Entre la Belgique et le Luxembourg, dans le train qui me conduisait au travail, j’entendais les noms de ces villes-anges égrainés au rythme des passages en gare.
Près de Sarrebruck où j’ai fait mes études pendant près de trois ans se trouve la ville de Völklingen, en -ingen, donc. Cette ville s’est construite autour de ses corons et surtout de son usine sidérurgique, qui produisit de la fonte jusqu’en 1984. Notons que la date n’est pas anodine et qu’elle coïncide avec l’époque de la lutte des mineurs britanniques contre l’euthanasie de leurs usines et de leurs corons.

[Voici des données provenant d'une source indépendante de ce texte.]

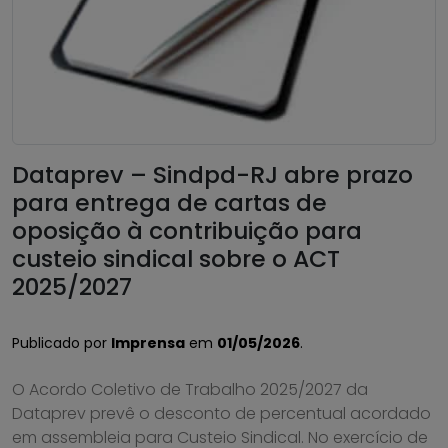
Dataprev – Sindpd-RJ abre prazo
para entrega de cartas de
oposição à contribuição para
custeio sindical sobre o ACT
2025/2027
Publicado por
Imprensa
em
01/05/2026
.
O Acordo Coletivo de Trabalho 2025/2027 da
Dataprev prevê o desconto de percentual acordado
em assembleia para Custeio Sindical. No exercício de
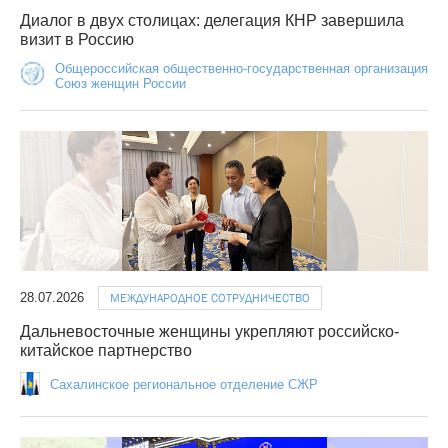
Диалог в двух столицах: делегация КНР завершила
визит в Россию
Общероссийская общественно-государственная организация
Союз женщин России
28.07.2026
МЕЖДУНАРОДНОЕ СОТРУДНИЧЕСТВО
Дальневосточные женщины укрепляют российско-
китайское партнерство
Сахалинское региональное отделение СЖР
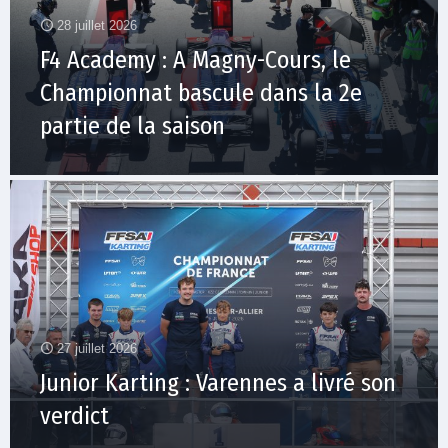
28 juillet 2026
F4 Academy : A Magny-Cours, le
Championnat bascule dans la 2e
partie de la saison
27 juillet 2026
Junior Karting : Varennes a livré son
verdict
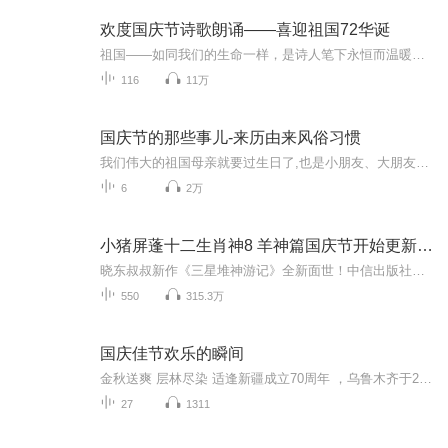
欢度国庆节诗歌朗诵——喜迎祖国72华诞
祖国——如同我们的生命一样，是诗人笔下永恒而温暖的主题。在祖国72周年华诞来临之际，特创建这个诗歌朗诵专辑，诵读经典爱国篇章，和大家一起歌颂祖国，向国庆的献礼！祝愿伟大的祖国繁荣富强，祝愿大家国庆节快乐，度过平安快乐的黄金周假期！
116
11万
国庆节的那些事儿-来历由来风俗习惯
我们伟大的祖国母亲就要过生日了,也是小朋友、大朋友们最喜欢的“国庆小长假”或说“黄金周”还有说”国庆7天乐”的，说法真是不一而足。那么“国庆节”是怎么来的？自古以来国庆节怎么庆贺？新中国国庆节的来历，以及新中国国庆节的庆贺方式又有哪些呢？ ...
6
2万
小猪屏蓬十二生肖神8 羊神篇国庆节开始更新啦！
晓东叔叔新作《三星堆神游记》全新面世！中信出版社出版！京东当当淘宝均有售！点蓝色字收听——《小猪屏蓬爆笑日记2024》《小猪屏蓬爆笑日记2》《小猪屏蓬爆笑日记1》让你笑得喘不上气！《我进故宫当富翁——小猪屏蓬故宫财商笔记》教你成为大富翁！《小...
550
315.3万
国庆佳节欢乐的瞬间
金秋送爽 层林尽染 适逢新疆成立70周年 ，乌鲁木齐于2025年9月23日迎来党中央和习大大带领的慰问团。新疆各族群众欢欣鼓舞，热烈欢迎。
27
1311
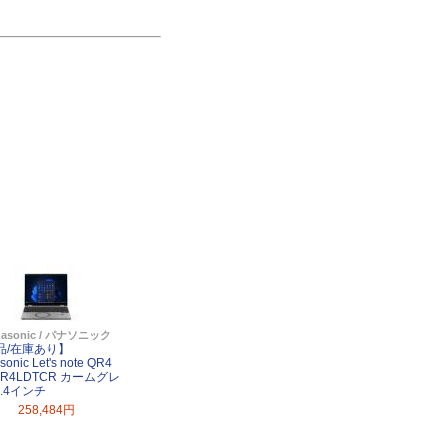
nasonic / パナソニック
品/在庫あり】
sonic Let's note QR4
QR4LDTCR カームグレ
2.4インチ
258,484円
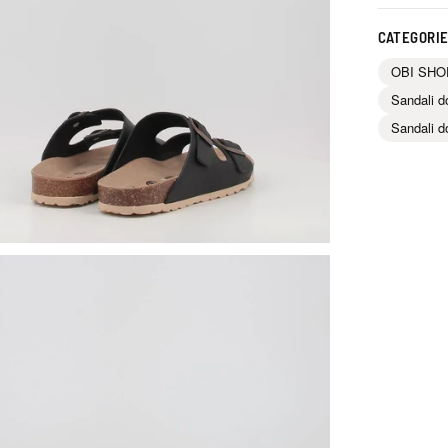
CATEGORIE
OBI SHO
Sandali d
Sandali d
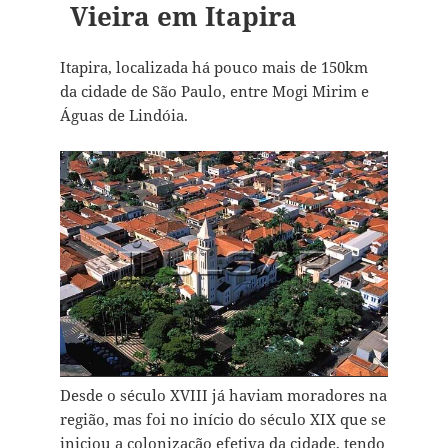
Vieira em Itapira
Itapira, localizada há pouco mais de 150km
da cidade de São Paulo, entre Mogi Mirim e
Águas de Lindóia.
Desde o século XVIII já haviam moradores na
região, mas foi no início do século XIX que se
iniciou a colonização efetiva da cidade, tendo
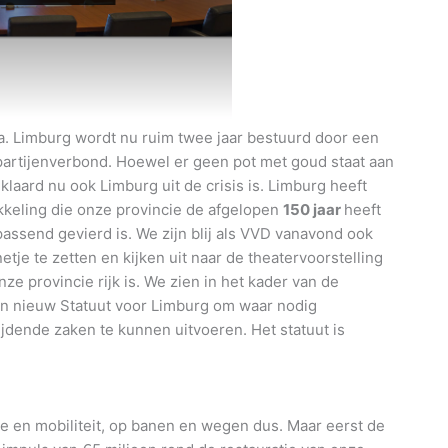
a. Limburg wordt nu ruim twee jaar bestuurd door een
fpartijenverbond. Hoewel er geen pot met goud staat aan
laard nu ook Limburg uit de crisis is. Limburg heeft
wikkeling die onze provincie de afgelopen
150 jaar
heeft
passend gevierd is. We zijn blij als VVD vanavond ook
je te zetten en kijken uit naar de theatervoorstelling
ze provincie rijk is. We zien in het kader van de
en nieuw Statuut voor Limburg om waar nodig
jdende zaken te kunnen uitvoeren. Het statuut is
ie en mobiliteit, op banen en wegen dus. Maar eerst de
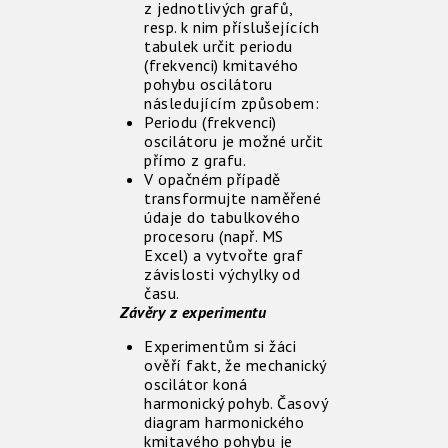
z jednotlivých grafů,
resp. k nim příslušejících
tabulek určit periodu
(frekvenci) kmitavého
pohybu oscilátoru
následujícím způsobem:
Periodu (frekvenci)
oscilátoru je možné určit
přímo z grafu.
V opačném případě
transformujte naměřené
údaje do tabulkového
procesoru (např. MS
Excel) a vytvořte graf
závislosti výchylky od
času.
Závěry z experimentu
Experimentům si žáci
ověří fakt, že mechanický
oscilátor koná
harmonický pohyb. Časový
diagram harmonického
kmitavého pohybu je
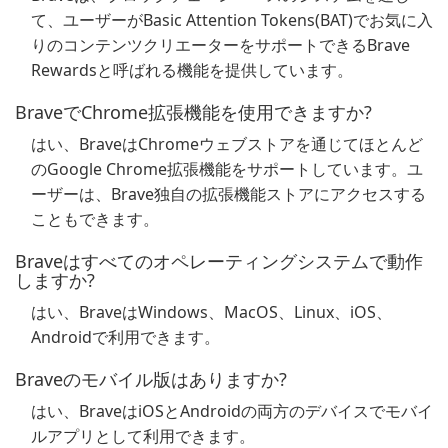
て、ユーザーがBasic Attention Tokens(BAT)でお気に入
りのコンテンツクリエーターをサポートできるBrave
Rewardsと呼ばれる機能を提供しています。
BraveでChrome拡張機能を使用できますか?
はい、BraveはChromeウェブストアを通じてほとんど
のGoogle Chrome拡張機能をサポートしています。ユ
ーザーは、Brave独自の拡張機能ストアにアクセスする
こともできます。
Braveはすべてのオペレーティングシステムで動作
しますか?
はい、BraveはWindows、MacOS、Linux、iOS、
Androidで利用できます。
Braveのモバイル版はありますか?
はい、BraveはiOSとAndroidの両方のデバイスでモバイ
ルアプリとして利用できます。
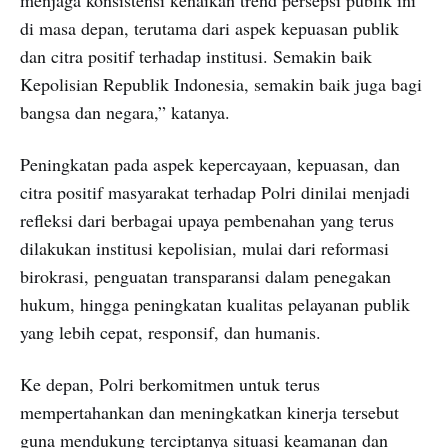
di masa depan, terutama dari aspek kepuasan publik
dan citra positif terhadap institusi. Semakin baik
Kepolisian Republik Indonesia, semakin baik juga bagi
bangsa dan negara,” katanya.
Peningkatan pada aspek kepercayaan, kepuasan, dan
citra positif masyarakat terhadap Polri dinilai menjadi
refleksi dari berbagai upaya pembenahan yang terus
dilakukan institusi kepolisian, mulai dari reformasi
birokrasi, penguatan transparansi dalam penegakan
hukum, hingga peningkatan kualitas pelayanan publik
yang lebih cepat, responsif, dan humanis.
Ke depan, Polri berkomitmen untuk terus
mempertahankan dan meningkatkan kinerja tersebut
guna mendukung terciptanya situasi keamanan dan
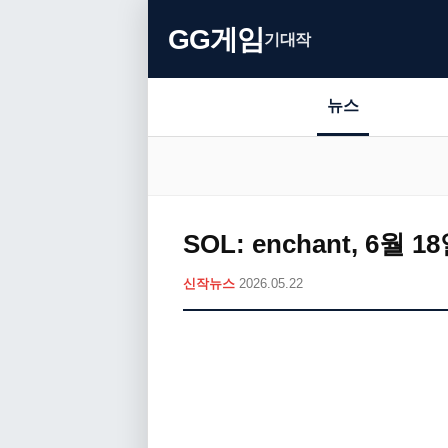
GG게임
기대작
뉴스
SOL: enchant, 6
신작뉴스
2026.05.22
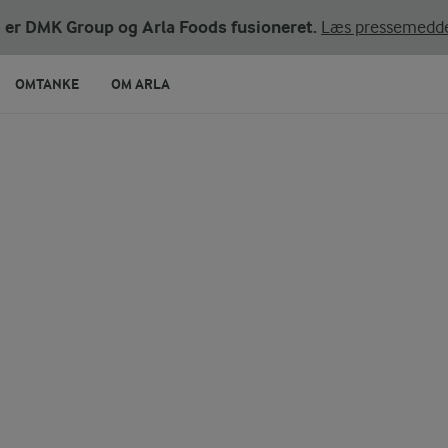
ni er DMK Group og Arla Foods fusioneret.
Læs pressemedde
OMTANKE
OM ARLA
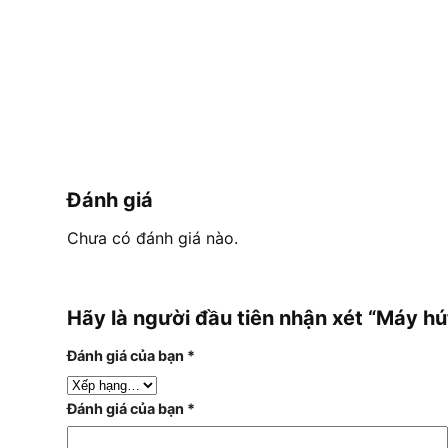
Đánh giá
Chưa có đánh giá nào.
Hãy là người đầu tiên nhận xét “Máy hú
Đánh giá của bạn
*
Đánh giá của bạn
*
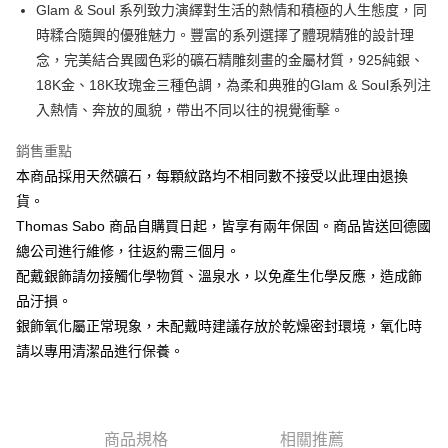
ATM付款
Glam & Soul 系列致力演繹對生活的熱情和積極的人生態度，同
時糅合隨興的優雅魅力。豐富的系列選擇了體現精雅的設計理
運送方式
念，完美結合異國色彩的礦石精雕刻畫的金屬材質，925純銀、
18K金、18K玫瑰金三種色調，為柔和典雅的Glam & Soul系列注
黑貓宅急便
入熱情、奔放的風貌，帶出不同以往的視覺衝擊。
每筆NT$100，滿NT$3,000(含以上)免運費
銷售重點
本商品採用天然礦石，每顆紋路均不相同數不接受以此理由退換
貨。
Thomas Sabo 商品自購買日起，皆享有兩年保固。商品皆送回德國
總公司進行維修，往返約需三個月。
配戴銀飾請勿接觸化學物質、溫泉水，以免產生化學反應，造成飾
品汙損。
銀飾氧化屬正常現象，未配戴時建議存放於乾燥密封環境，氧化時
請以專用清潔品進行保養。
商品規格
相關推薦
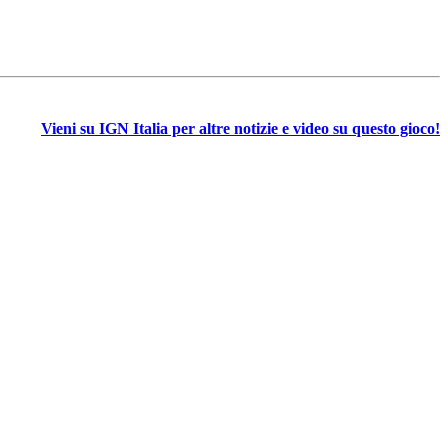
Vieni su IGN Italia per altre notizie e video su questo gioco!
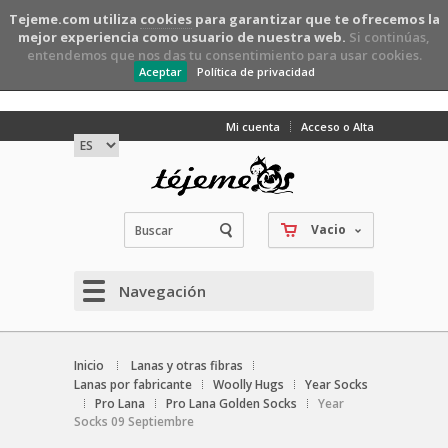
Tejeme.com utiliza
cookies
para garantizar que te ofrecemos la
mejor experiencia como usuario de nuestra web.
Si continúas,
entendemos que nos das tu consentimiento para usar cookies.
Aceptar
Política de privacidad
Mi cuenta
Acceso o Alta
Vacio
Navegación
Inicio
Lanas y otras fibras
Lanas por fabricante
Woolly Hugs
Year Socks
Pro Lana
Pro Lana Golden Socks
Year
Socks 09 Septiembre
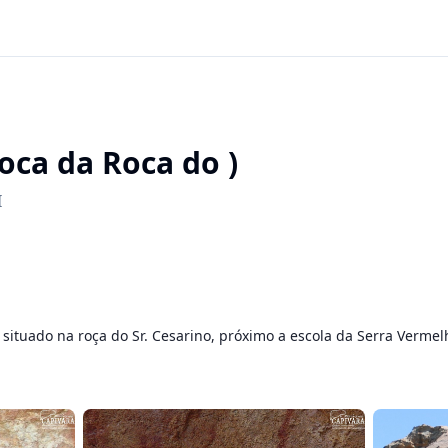
Toca da Roca do )
I
 situado na roça do Sr. Cesarino, próximo a escola da Serra Vermel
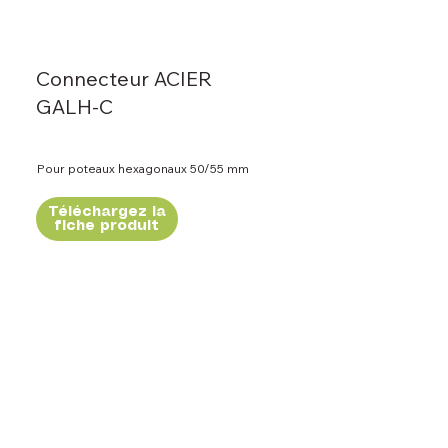
Connecteur ACIER
GALH-C
Pour poteaux hexagonaux 50/55 mm
Téléchargez la
fiche produit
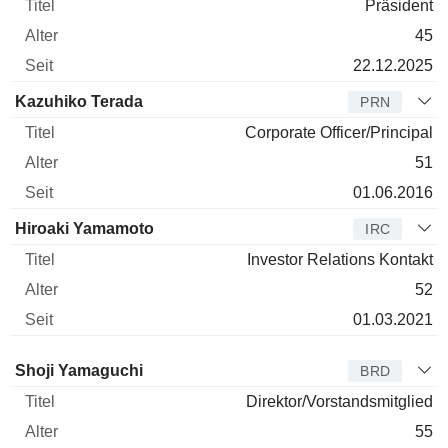
Präsident
45
22.12.2025
Kazuhiko Terada
PRN
Corporate Officer/Principal
51
01.06.2016
Hiroaki Yamamoto
IRC
Investor Relations Kontakt
52
01.03.2021
Verwaltungsratsmitglied
Titel
Alter
Seit
Shoji Yamaguchi
BRD
Direktor/Vorstandsmitglied
55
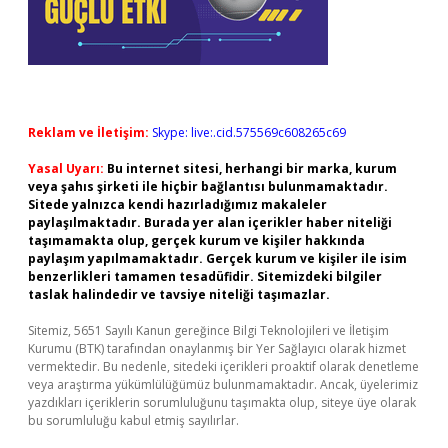
Reklam ve İletişim:
Skype: live:.cid.575569c608265c69
Yasal Uyarı:
Bu internet sitesi, herhangi bir marka, kurum
veya şahıs şirketi ile hiçbir bağlantısı bulunmamaktadır.
Sitede yalnızca kendi hazırladığımız makaleler
paylaşılmaktadır. Burada yer alan içerikler haber niteliği
taşımamakta olup, gerçek kurum ve kişiler hakkında
paylaşım yapılmamaktadır. Gerçek kurum ve kişiler ile isim
benzerlikleri tamamen tesadüfidir. Sitemizdeki bilgiler
taslak halindedir ve tavsiye niteliği taşımazlar.
Sitemiz, 5651 Sayılı Kanun gereğince Bilgi Teknolojileri ve İletişim
Kurumu (BTK) tarafından onaylanmış bir Yer Sağlayıcı olarak hizmet
vermektedir. Bu nedenle, sitedeki içerikleri proaktif olarak denetleme
veya araştırma yükümlülüğümüz bulunmamaktadır. Ancak, üyelerimiz
yazdıkları içeriklerin sorumluluğunu taşımakta olup, siteye üye olarak
bu sorumluluğu kabul etmiş sayılırlar.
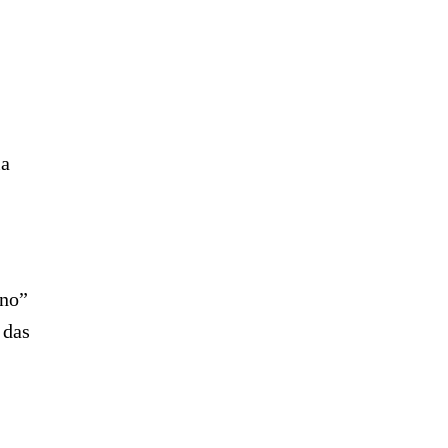
ia
rno”
 das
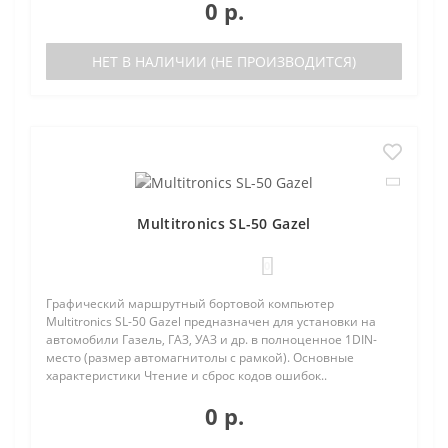
0 р.
НЕТ В НАЛИЧИИ (НЕ ПРОИЗВОДИТСЯ)
Multitronics SL-50 Gazel
0
Графический маршрутный бортовой компьютер
Multitronics SL-50 Gazel предназначен для установки на
автомобили Газель, ГАЗ, УАЗ и др. в полноценное 1DIN-
место (размер автомагнитолы с рамкой). Основные
характеристики Чтение и сброс кодов ошибок..
0 р.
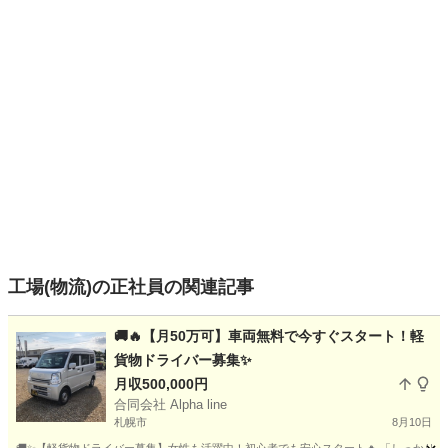
工場(物流)の正社員の関連記事
🚚🔥【月50万可】車両無料で今すぐスタート！軽
貨物ドライバー募集✨
月収500,000円
合同会社 Alpha line
札幌市
8月10日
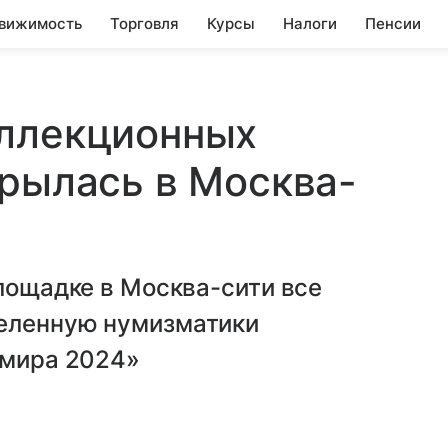
вижимость
Торговля
Курсы
Налоги
Пенсии
оллекционных
крылась в Москва-
площадке в Москва-сити все
селенную
нумизматики
 мира 2024»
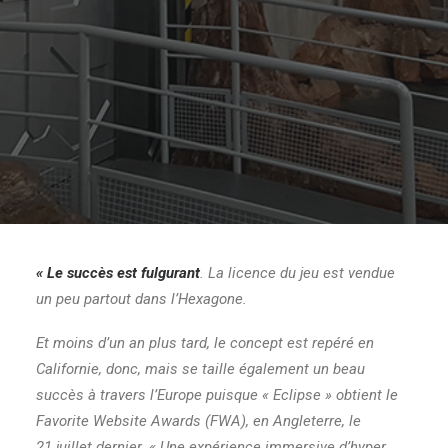
« Le succès est fulgurant
. La licence du jeu est vendue
un peu partout dans l’Hexagone.
Et moins d’un an plus tard, le concept est repéré en
Californie, donc, mais se taille également un beau
succès à travers l’Europe puisque « Eclipse » obtient le
Favorite Website Awards (FWA), en Angleterre, le
21 juillet dernier. « Une expérience immersive d’hyper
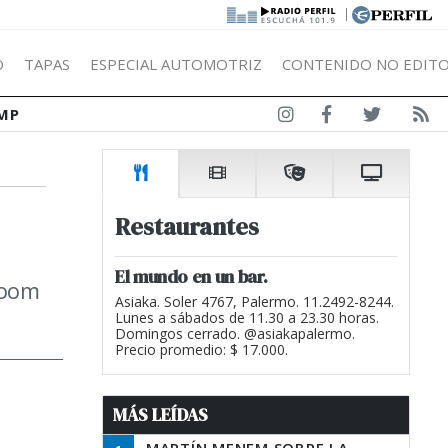
|
Ó
TAPAS
ESPECIAL AUTOMOTRIZ
CONTENIDO NO EDITO
MP
Restaurantes
El mundo en un bar.
 boom
Asiaka. Soler 4767, Palermo. 11.2492-8244.
Lunes a sábados de 11.30 a 23.30 horas.
Domingos cerrado. @asiakapalermo.
Precio promedio: $ 17.000.
MÁS LEÍDAS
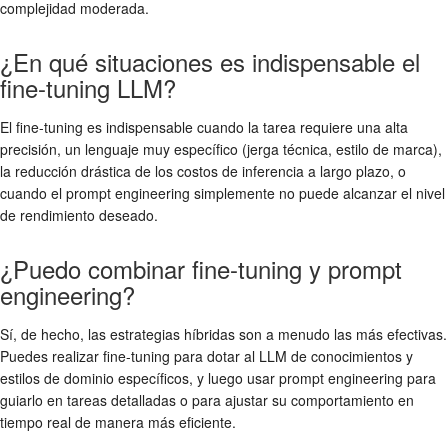
complejidad moderada.
¿En qué situaciones es indispensable el
fine-tuning LLM?
El fine-tuning es indispensable cuando la tarea requiere una alta
precisión, un lenguaje muy específico (jerga técnica, estilo de marca),
la reducción drástica de los costos de inferencia a largo plazo, o
cuando el prompt engineering simplemente no puede alcanzar el nivel
de rendimiento deseado.
¿Puedo combinar fine-tuning y prompt
engineering?
Sí, de hecho, las estrategias híbridas son a menudo las más efectivas.
Puedes realizar fine-tuning para dotar al LLM de conocimientos y
estilos de dominio específicos, y luego usar prompt engineering para
guiarlo en tareas detalladas o para ajustar su comportamiento en
tiempo real de manera más eficiente.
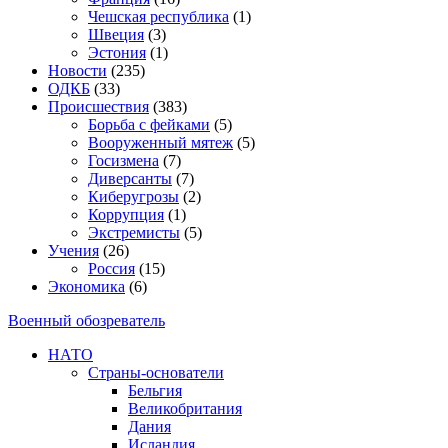
Чешская республика
(1)
Швеция
(3)
Эстония
(1)
Новости
(235)
ОДКБ
(33)
Происшествия
(383)
Борьба с фейками
(5)
Вооруженный мятеж
(5)
Госизмена
(7)
Диверсанты
(7)
Киберугрозы
(2)
Коррупция
(1)
Экстремисты
(5)
Учения
(26)
Россия
(15)
Экономика
(6)
Военный обозреватель
НАТО
Страны-основатели
Бельгия
Великобритания
Дания
Исландия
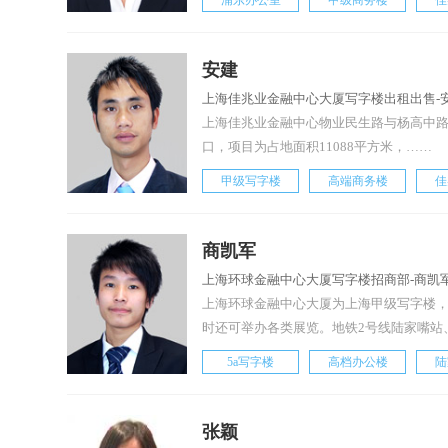
浦东办公室
甲级商务楼
佳
安建
上海佳兆业金融中心大厦写字楼出租出售-
上海佳兆业金融中心物业民生路与杨高中路
口，项目为占地面积11088平方米，……
甲级写字楼
高端商务楼
佳
商凯军
上海环球金融中心大厦写字楼招商部-商凯
上海环球金融中心大厦为上海甲级写字楼
时还可举办各类展览。地铁2号线陆家嘴站
5a写字楼
高档办公楼
陆
张颖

L’usine sidérurgique de Völklingen a été transformée en musée, et, bien qu’elle se dresse là, entre les deux énormes terrils qu’elle a engendrés, mettant à nu ses hauts fourneaux éteints et ses culottes de cheval, elle est éclairée de nuit en bleu, en rose, en jaune et elle est offerte comme un « univers d’évasion, au charme étrange qui interpelle le visiteur » (sic). A-t-on oublié le travail ahurissant des ouvriers de la métallurgie ? A-t-on oublié les conditions terribles du travail dans un vacarme assourdissant, dans l’air brûlant sifflant entre les hauts-fourneaux, presque en enfer, où s’exténuaient les hommes pour la gloire de quelques familles des classes dirigeantes ? La sidérurgie a-t-elle été classée au patrimoine mondial de l’humanité pour ses jolies couleurs bariolés où pour son rôle déterminant dans la révolution industrielle, qui, au prix d’un travail acharné, a propulsé l’Allemagne et l’Europe entière au rang actuel des pays les plus avancés ?
En tant qu’ingénieur métallurgiste, je visite ces lieux comme on se rend dans les ruines des cités romaines, pour s’extasier d’un passé glorieux ou pour se faire une idée.
La fermeture programmée de Florange sonne comme une menace, comme une sorte d’acouphène dont on n’arrive jamais à se débarrasser.